[Passage given]
....................

You are viewing a plain text version of this content. The canonical link for it is here.

Posted to ruby-dev@lucene.apache.org by Max Nickel <ma...@oss-institute.org> on 2005/07/07 17:48:15 UTC

rise

Hi all,
Miles Barr and Erik Hatcher posted on my webby and since i wanted to get
in contact with you sooner or later anyway, i'm doing it now :).
Originaly i wanted to wait until i have some more quality code, but
well...
(So if you read something like "it's working" or "i ported", don't take
this to literal please ;))

So let me introduce myself first, i'm Max Nickel and am working on a
project i called Rise, what tries to be a ruby implementation of Lucene.
I just read some of the recent posts on this mailing list, and it seems
that you are concentrating your efforts on getting it done with SWIG, so
i don't know if what i did will be of much use for you.
I took a different approach and first tried a pure ruby implementation.
This was rise-0.1.1 what you also can get on rise.rubyforge.org or on my
outdated Arch repo. At this stage everything was still very buggy and
nowhere what you can call working, but i had enough working to see that
pure ruby simply is unacceptable slow (i expected this to happen
anyway). 
So at this point i decided to port some of the more important parts in
terms of performance to C. I know that this might not be the best
approach when you care about portability or deployment, but i felt that
if you want to do something different then indexing your adressbook it
was necessary.
Right now i have ported following classes either complete or parts of it
as Mixins: 
FS/RAM-IO, Tokenizers upto LowerCaseTokenizer, Term, TermBuffer, Token,
QuickSort, HeapSort, TermInfosWriter#add and #write,
DocumentWriter#writePostings and #addPosition, and SegmentTermEnum +
some helper classes.

The C implementations doesn't use any different headers then ruby.h or
rubyio.h (only once sys/stdlib.h is needed in fsio.c), so everywhere
where ruby compiles, rise should compile also.
Also nearly all classes except the IO ones, aren't pure C, but make use
of ruby's C functions like rb_ivar_*, rb_funcall etc.

....................

[Source excerpt]
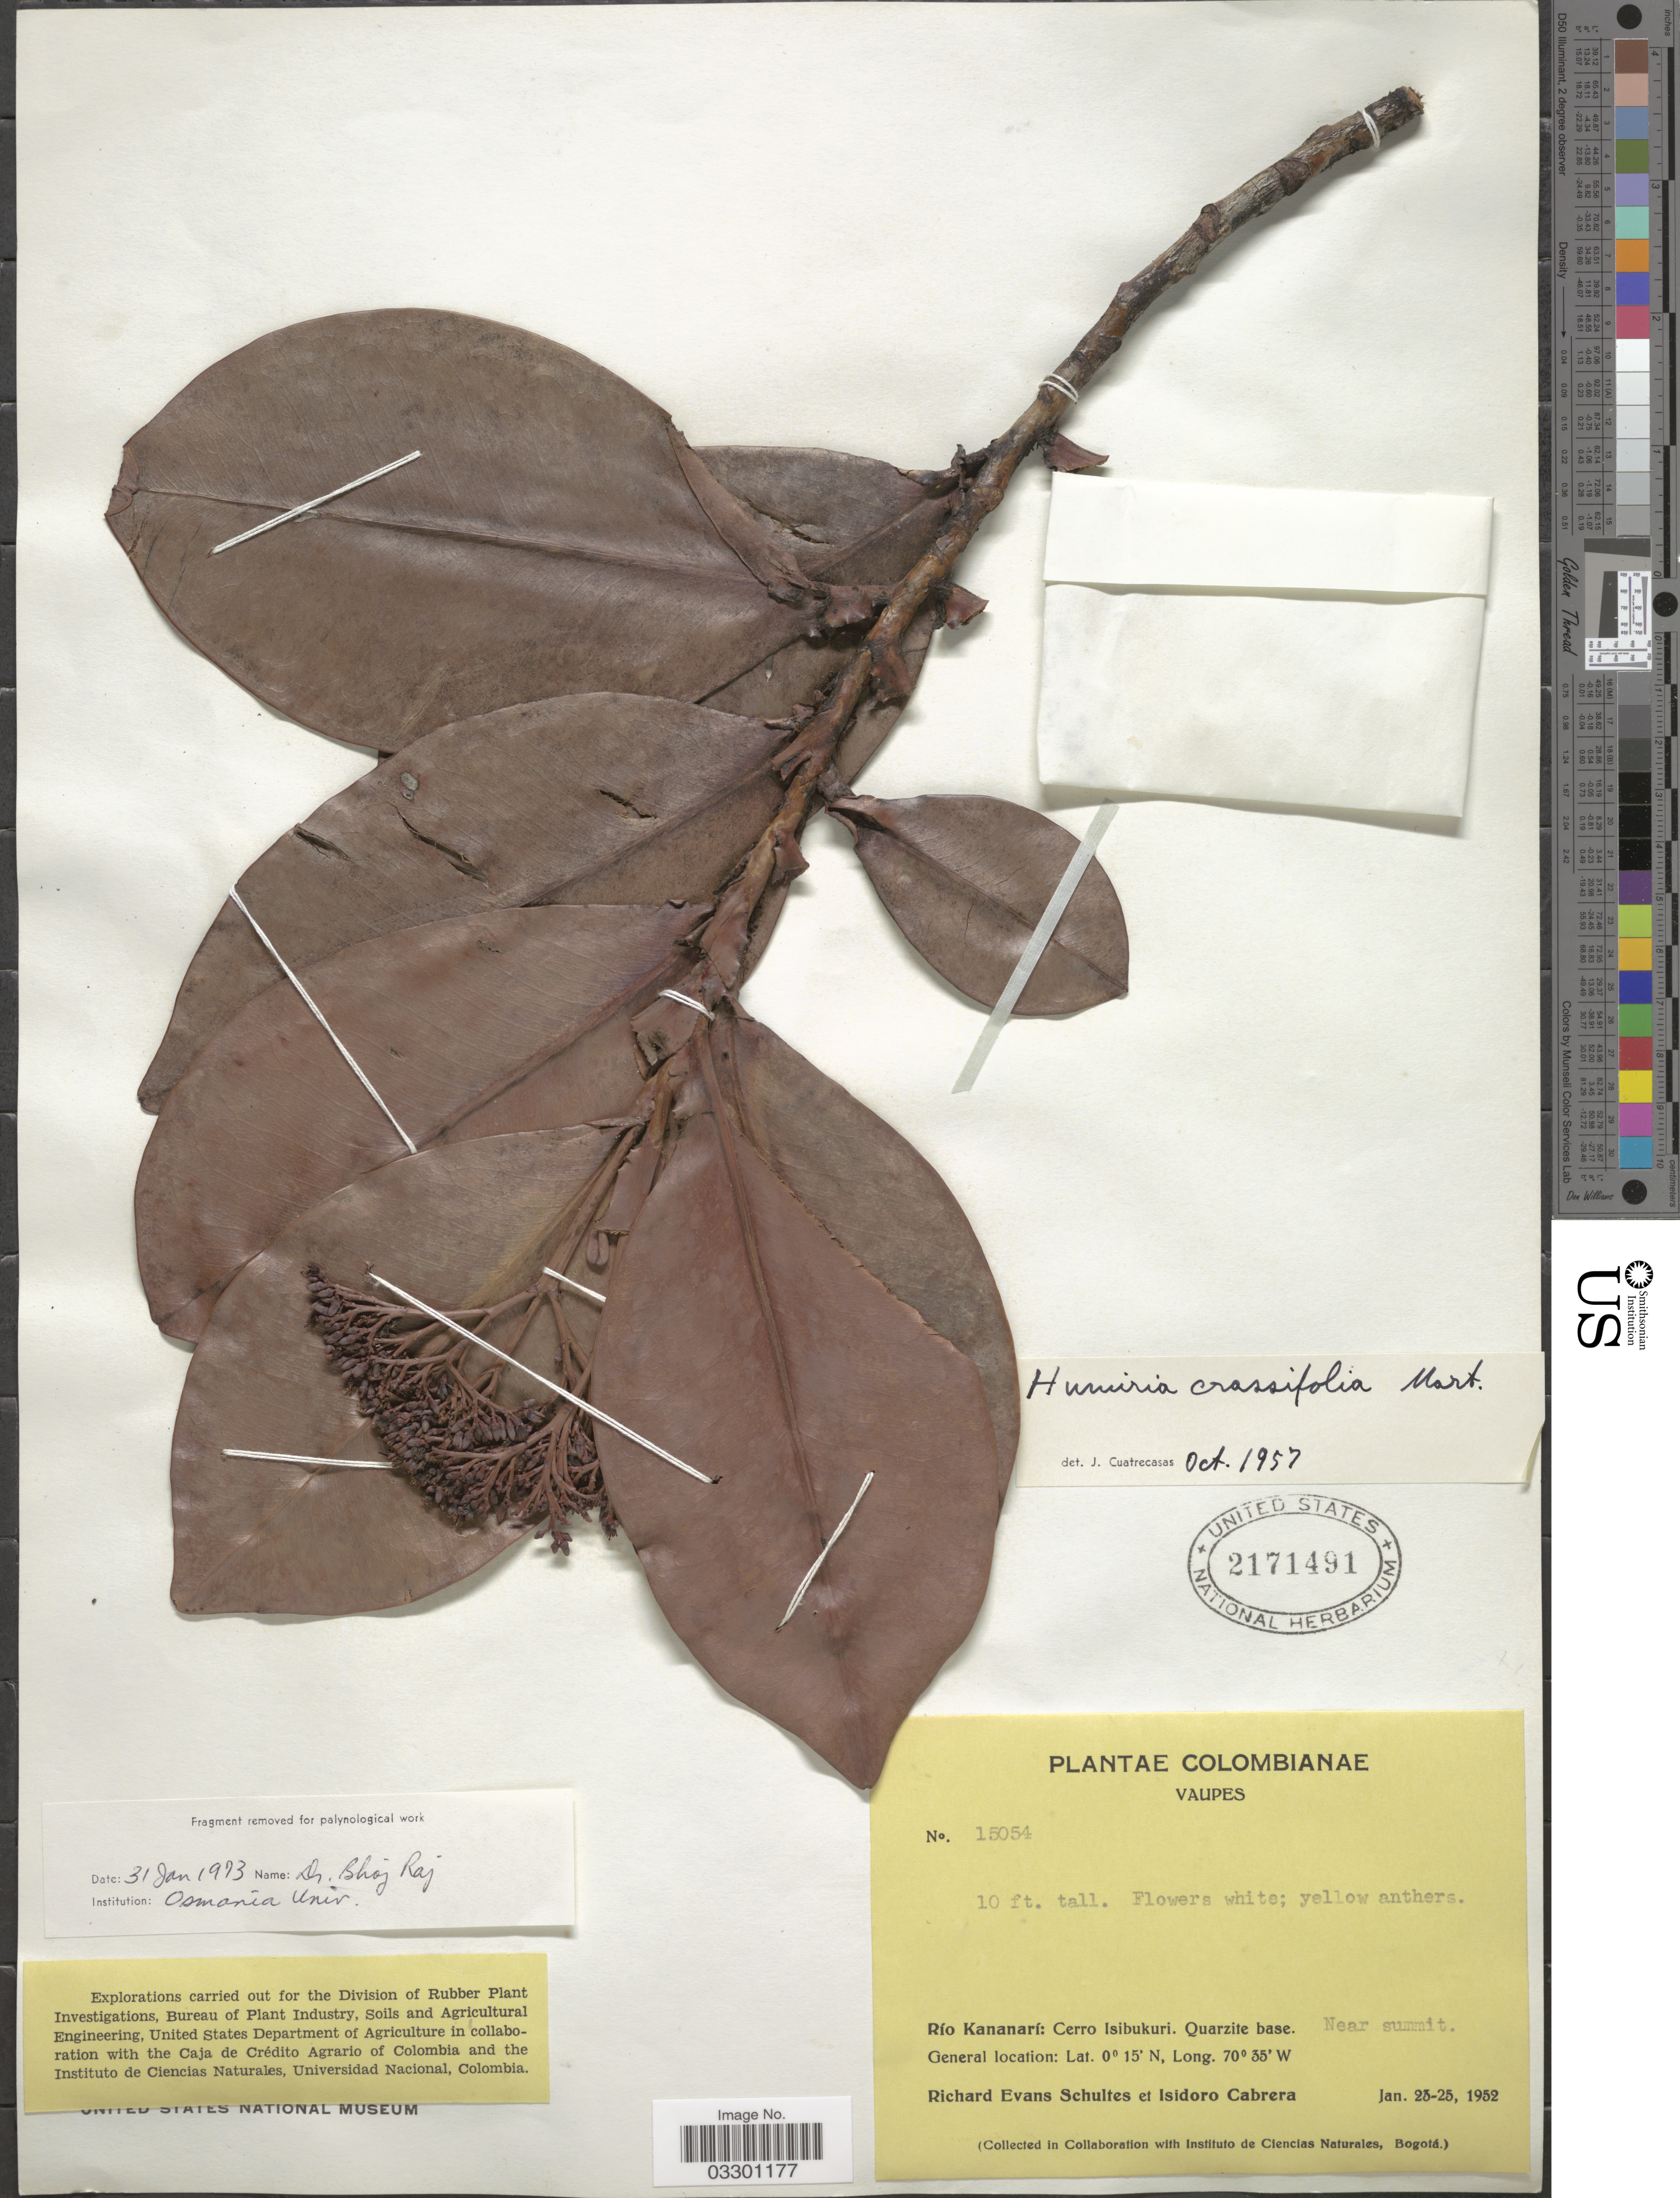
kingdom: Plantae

....................

[Things to do]
1. Answer these questions from the post about Rise, giving each answer on its own line with the same letter:
(a) What is the name of the writer's project, and what does it try to be?
(b) What did the pure ruby version, rise-0.1.1, show the writer about pure ruby?
(c) Other than ruby.h and rubyio.h, which header does the C code need, and in which file?
2. Retype the part of the post about Rise starting at "(So if you read" and ending at "pure ruby implementation.".

[Replies]
1.
(a) Rise, which tries to be a ruby implementation of Lucene.
(b) That pure ruby is unacceptably slow.
(c) sys/stdlib.h, in fsio.c.

2.
(So if you read something like "it's working" or "i ported", don't take
this to literal please ;))

So let me introduce myself first, i'm Max Nickel and am working on a
project i called Rise, what tries to be a ruby implementation of Lucene.
I just read some of the recent posts on this mailing list, and it seems
that you are concentrating your efforts on getting it done with SWIG, so
i don't know if what i did will be of much use for you.
I took a different approach and first tried a pure ruby implementation.